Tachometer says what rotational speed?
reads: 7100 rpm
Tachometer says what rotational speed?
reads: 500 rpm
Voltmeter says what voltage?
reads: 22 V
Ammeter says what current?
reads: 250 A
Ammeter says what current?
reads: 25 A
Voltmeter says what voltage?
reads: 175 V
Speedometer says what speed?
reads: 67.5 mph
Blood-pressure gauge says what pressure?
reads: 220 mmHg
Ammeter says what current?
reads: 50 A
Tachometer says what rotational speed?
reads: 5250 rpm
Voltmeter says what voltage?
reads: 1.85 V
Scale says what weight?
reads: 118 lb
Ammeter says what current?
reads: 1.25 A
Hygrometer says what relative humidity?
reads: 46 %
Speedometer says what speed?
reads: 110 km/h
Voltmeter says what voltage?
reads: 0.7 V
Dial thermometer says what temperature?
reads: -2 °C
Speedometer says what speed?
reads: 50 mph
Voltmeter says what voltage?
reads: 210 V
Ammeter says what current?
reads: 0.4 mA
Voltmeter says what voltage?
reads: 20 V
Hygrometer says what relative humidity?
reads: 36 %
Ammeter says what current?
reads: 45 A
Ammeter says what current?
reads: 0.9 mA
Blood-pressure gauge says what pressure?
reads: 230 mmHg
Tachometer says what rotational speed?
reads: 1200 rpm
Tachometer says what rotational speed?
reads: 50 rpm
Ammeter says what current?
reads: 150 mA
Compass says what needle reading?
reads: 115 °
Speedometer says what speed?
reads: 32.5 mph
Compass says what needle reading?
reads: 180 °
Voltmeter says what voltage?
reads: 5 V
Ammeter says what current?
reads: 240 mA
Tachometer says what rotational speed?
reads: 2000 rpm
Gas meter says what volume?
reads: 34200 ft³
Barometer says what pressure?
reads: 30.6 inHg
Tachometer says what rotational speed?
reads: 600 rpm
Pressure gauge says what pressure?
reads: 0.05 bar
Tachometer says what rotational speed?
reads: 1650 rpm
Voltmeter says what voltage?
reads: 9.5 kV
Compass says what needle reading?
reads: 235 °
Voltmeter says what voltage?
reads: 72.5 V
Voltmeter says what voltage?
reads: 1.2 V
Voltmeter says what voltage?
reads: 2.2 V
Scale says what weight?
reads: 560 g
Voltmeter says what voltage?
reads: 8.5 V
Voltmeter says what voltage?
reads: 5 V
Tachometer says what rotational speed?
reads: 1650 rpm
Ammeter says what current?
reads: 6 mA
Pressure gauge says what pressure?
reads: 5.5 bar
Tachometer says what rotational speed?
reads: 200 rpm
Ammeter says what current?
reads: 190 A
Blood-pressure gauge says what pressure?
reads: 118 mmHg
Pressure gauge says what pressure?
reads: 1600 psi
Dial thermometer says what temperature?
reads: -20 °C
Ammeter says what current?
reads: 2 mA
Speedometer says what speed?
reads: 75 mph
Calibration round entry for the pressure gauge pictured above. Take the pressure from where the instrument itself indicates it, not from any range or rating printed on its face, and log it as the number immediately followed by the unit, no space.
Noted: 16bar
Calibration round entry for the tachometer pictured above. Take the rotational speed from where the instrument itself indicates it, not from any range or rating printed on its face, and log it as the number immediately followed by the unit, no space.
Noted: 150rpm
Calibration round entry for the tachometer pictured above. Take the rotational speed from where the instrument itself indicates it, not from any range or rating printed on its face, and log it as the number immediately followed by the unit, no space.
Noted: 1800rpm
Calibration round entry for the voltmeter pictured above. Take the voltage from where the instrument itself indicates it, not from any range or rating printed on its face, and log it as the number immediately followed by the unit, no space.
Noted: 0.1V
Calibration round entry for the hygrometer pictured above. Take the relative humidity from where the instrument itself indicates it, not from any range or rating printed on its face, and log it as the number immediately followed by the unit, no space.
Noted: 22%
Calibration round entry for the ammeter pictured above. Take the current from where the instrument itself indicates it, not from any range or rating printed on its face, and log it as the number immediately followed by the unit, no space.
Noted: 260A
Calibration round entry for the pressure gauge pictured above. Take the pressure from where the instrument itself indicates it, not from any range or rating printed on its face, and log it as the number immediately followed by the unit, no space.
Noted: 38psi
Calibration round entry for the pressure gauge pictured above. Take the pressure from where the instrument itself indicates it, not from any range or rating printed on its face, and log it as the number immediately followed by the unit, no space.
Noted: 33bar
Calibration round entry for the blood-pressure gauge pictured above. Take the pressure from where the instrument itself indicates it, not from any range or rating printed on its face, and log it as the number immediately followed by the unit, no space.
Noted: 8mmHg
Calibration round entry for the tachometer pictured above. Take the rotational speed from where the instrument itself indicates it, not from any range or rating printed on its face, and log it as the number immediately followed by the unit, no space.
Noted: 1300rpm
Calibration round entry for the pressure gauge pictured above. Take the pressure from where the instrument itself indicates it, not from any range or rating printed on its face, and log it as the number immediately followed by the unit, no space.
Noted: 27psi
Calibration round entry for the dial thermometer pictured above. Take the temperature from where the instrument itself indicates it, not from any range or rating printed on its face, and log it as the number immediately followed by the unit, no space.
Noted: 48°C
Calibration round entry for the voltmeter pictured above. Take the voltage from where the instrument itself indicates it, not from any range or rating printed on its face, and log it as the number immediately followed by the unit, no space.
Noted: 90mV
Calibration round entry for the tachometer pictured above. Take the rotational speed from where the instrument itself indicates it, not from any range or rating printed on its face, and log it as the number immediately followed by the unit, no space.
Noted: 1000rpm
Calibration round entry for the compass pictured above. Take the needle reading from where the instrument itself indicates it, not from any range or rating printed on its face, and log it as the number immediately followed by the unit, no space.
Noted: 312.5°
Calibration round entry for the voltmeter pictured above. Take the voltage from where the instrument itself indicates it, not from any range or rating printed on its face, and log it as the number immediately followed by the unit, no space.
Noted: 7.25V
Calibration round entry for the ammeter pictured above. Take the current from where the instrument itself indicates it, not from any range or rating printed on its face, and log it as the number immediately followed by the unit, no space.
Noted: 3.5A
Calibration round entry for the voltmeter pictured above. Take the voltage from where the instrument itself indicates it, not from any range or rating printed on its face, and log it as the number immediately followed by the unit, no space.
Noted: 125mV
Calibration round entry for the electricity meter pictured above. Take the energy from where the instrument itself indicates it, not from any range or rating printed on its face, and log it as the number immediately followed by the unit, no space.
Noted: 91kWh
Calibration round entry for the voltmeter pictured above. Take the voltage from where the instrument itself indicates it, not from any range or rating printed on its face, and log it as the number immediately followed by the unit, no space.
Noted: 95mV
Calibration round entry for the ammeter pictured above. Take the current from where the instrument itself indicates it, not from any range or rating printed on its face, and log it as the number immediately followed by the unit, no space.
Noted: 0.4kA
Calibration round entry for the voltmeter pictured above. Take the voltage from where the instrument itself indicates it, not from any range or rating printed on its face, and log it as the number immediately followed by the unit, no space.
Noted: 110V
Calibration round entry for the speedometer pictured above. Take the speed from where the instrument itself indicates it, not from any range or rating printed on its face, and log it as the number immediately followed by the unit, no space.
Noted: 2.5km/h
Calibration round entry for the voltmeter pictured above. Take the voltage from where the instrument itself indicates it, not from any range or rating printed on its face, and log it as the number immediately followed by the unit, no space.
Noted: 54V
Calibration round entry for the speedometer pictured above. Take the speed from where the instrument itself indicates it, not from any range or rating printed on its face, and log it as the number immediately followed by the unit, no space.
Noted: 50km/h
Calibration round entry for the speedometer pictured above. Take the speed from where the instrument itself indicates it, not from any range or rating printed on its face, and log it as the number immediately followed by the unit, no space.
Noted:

▬▬▬

What you need to do: Can you reproduce all of the records above, word for word and character for character, without changing anything?

Problem solution:
Tachometer says what rotational speed?
reads: 7100 rpm
Tachometer says what rotational speed?
reads: 500 rpm
Voltmeter says what voltage?
reads: 22 V
Ammeter says what current?
reads: 250 A
Ammeter says what current?
reads: 25 A
Voltmeter says what voltage?
reads: 175 V
Speedometer says what speed?
reads: 67.5 mph
Blood-pressure gauge says what pressure?
reads: 220 mmHg
Ammeter says what current?
reads: 50 A
Tachometer says what rotational speed?
reads: 5250 rpm
Voltmeter says what voltage?
reads: 1.85 V
Scale says what weight?
reads: 118 lb
Ammeter says what current?
reads: 1.25 A
Hygrometer says what relative humidity?
reads: 46 %
Speedometer says what speed?
reads: 110 km/h
Voltmeter says what voltage?
reads: 0.7 V
Dial thermometer says what temperature?
reads: -2 °C
Speedometer says what speed?
reads: 50 mph
Voltmeter says what voltage?
reads: 210 V
Ammeter says what current?
reads: 0.4 mA
Voltmeter says what voltage?
reads: 20 V
Hygrometer says what relative humidity?
reads: 36 %
Ammeter says what current?
reads: 45 A
Ammeter says what current?
reads: 0.9 mA
Blood-pressure gauge says what pressure?
reads: 230 mmHg
Tachometer says what rotational speed?
reads: 1200 rpm
Tachometer says what rotational speed?
reads: 50 rpm
Ammeter says what current?
reads: 150 mA
Compass says what needle reading?
reads: 115 °
Speedometer says what speed?
reads: 32.5 mph
Compass says what needle reading?
reads: 180 °
Voltmeter says what voltage?
reads: 5 V
Ammeter says what current?
reads: 240 mA
Tachometer says what rotational speed?
reads: 2000 rpm
Gas meter says what volume?
reads: 34200 ft³
Barometer says what pressure?
reads: 30.6 inHg
Tachometer says what rotational speed?
reads: 600 rpm
Pressure gauge says what pressure?
reads: 0.05 bar
Tachometer says what rotational speed?
reads: 1650 rpm
Voltmeter says what voltage?
reads: 9.5 kV
Compass says what needle reading?
reads: 235 °
Voltmeter says what voltage?
reads: 72.5 V
Voltmeter says what voltage?
reads: 1.2 V
Voltmeter says what voltage?
reads: 2.2 V
Scale says what weight?
reads: 560 g
Voltmeter says what voltage?
reads: 8.5 V
Voltmeter says what voltage?
reads: 5 V
Tachometer says what rotational speed?
reads: 1650 rpm
Ammeter says what current?
reads: 6 mA
Pressure gauge says what pressure?
reads: 5.5 bar
Tachometer says what rotational speed?
reads: 200 rpm
Ammeter says what current?
reads: 190 A
Blood-pressure gauge says what pressure?
reads: 118 mmHg
Pressure gauge says what pressure?
reads: 1600 psi
Dial thermometer says what temperature?
reads: -20 °C
Ammeter says what current?
reads: 2 mA
Speedometer says what speed?
reads: 75 mph
Calibration round entry for the pressure gauge pictured above. Take the pressure from where the instrument itself indicates it, not from any range or rating printed on its face, and log it as the number immediately followed by the unit, no space.
Noted: 16bar
Calibration round entry for the tachometer pictured above. Take the rotational speed from where the instrument itself indicates it, not from any range or rating printed on its face, and log it as the number immediately followed by the unit, no space.
Noted: 150rpm
Calibration round entry for the tachometer pictured above. Take the rotational speed from where the instrument itself indicates it, not from any range or rating printed on its face, and log it as the number immediately followed by the unit, no space.
Noted: 1800rpm
Calibration round entry for the voltmeter pictured above. Take the voltage from where the instrument itself indicates it, not from any range or rating printed on its face, and log it as the number immediately followed by the unit, no space.
Noted: 0.1V
Calibration round entry for the hygrometer pictured above. Take the relative humidity from where the instrument itself indicates it, not from any range or rating printed on its face, and log it as the number immediately followed by the unit, no space.
Noted: 22%
Calibration round entry for the ammeter pictured above. Take the current from where the instrument itself indicates it, not from any range or rating printed on its face, and log it as the number immediately followed by the unit, no space.
Noted: 260A
Calibration round entry for the pressure gauge pictured above. Take the pressure from where the instrument itself indicates it, not from any range or rating printed on its face, and log it as the number immediately followed by the unit, no space.
Noted: 38psi
Calibration round entry for the pressure gauge pictured above. Take the pressure from where the instrument itself indicates it, not from any range or rating printed on its face, and log it as the number immediately followed by the unit, no space.
Noted: 33bar
Calibration round entry for the blood-pressure gauge pictured above. Take the pressure from where the instrument itself indicates it, not from any range or rating printed on its face, and log it as the number immediately followed by the unit, no space.
Noted: 8mmHg
Calibration round entry for the tachometer pictured above. Take the rotational speed from where the instrument itself indicates it, not from any range or rating printed on its face, and log it as the number immediately followed by the unit, no space.
Noted: 1300rpm
Calibration round entry for the pressure gauge pictured above. Take the pressure from where the instrument itself indicates it, not from any range or rating printed on its face, and log it as the number immediately followed by the unit, no space.
Noted: 27psi
Calibration round entry for the dial thermometer pictured above. Take the temperature from where the instrument itself indicates it, not from any range or rating printed on its face, and log it as the number immediately followed by the unit, no space.
Noted: 48°C
Calibration round entry for the voltmeter pictured above. Take the voltage from where the instrument itself indicates it, not from any range or rating printed on its face, and log it as the number immediately followed by the unit, no space.
Noted: 90mV
Calibration round entry for the tachometer pictured above. Take the rotational speed from where the instrument itself indicates it, not from any range or rating printed on its face, and log it as the number immediately followed by the unit, no space.
Noted: 1000rpm
Calibration round entry for the compass pictured above. Take the needle reading from where the instrument itself indicates it, not from any range or rating printed on its face, and log it as the number immediately followed by the unit, no space.
Noted: 312.5°
Calibration round entry for the voltmeter pictured above. Take the voltage from where the instrument itself indicates it, not from any range or rating printed on its face, and log it as the number immediately followed by the unit, no space.
Noted: 7.25V
Calibration round entry for the ammeter pictured above. Take the current from where the instrument itself indicates it, not from any range or rating printed on its face, and log it as the number immediately followed by the unit, no space.
Noted: 3.5A
Calibration round entry for the voltmeter pictured above. Take the voltage from where the instrument itself indicates it, not from any range or rating printed on its face, and log it as the number immediately followed by the unit, no space.
Noted: 125mV
Calibration round entry for the electricity meter pictured above. Take the energy from where the instrument itself indicates it, not from any range or rating printed on its face, and log it as the number immediately followed by the unit, no space.
Noted: 91kWh
Calibration round entry for the voltmeter pictured above. Take the voltage from where the instrument itself indicates it, not from any range or rating printed on its face, and log it as the number immediately followed by the unit, no space.
Noted: 95mV
Calibration round entry for the ammeter pictured above. Take the current from where the instrument itself indicates it, not from any range or rating printed on its face, and log it as the number immediately followed by the unit, no space.
Noted: 0.4kA
Calibration round entry for the voltmeter pictured above. Take the voltage from where the instrument itself indicates it, not from any range or rating printed on its face, and log it as the number immediately followed by the unit, no space.
Noted: 110V
Calibration round entry for the speedometer pictured above. Take the speed from where the instrument itself indicates it, not from any range or rating printed on its face, and log it as the number immediately followed by the unit, no space.
Noted: 2.5km/h
Calibration round entry for the voltmeter pictured above. Take the voltage from where the instrument itself indicates it, not from any range or rating printed on its face, and log it as the number immediately followed by the unit, no space.
Noted: 54V
Calibration round entry for the speedometer pictured above. Take the speed from where the instrument itself indicates it, not from any range or rating printed on its face, and log it as the number immediately followed by the unit, no space.
Noted: 50km/h
Calibration round entry for the speedometer pictured above. Take the speed from where the instrument itself indicates it, not from any range or rating printed on its face, and log it as the number immediately followed by the unit, no space.
Noted:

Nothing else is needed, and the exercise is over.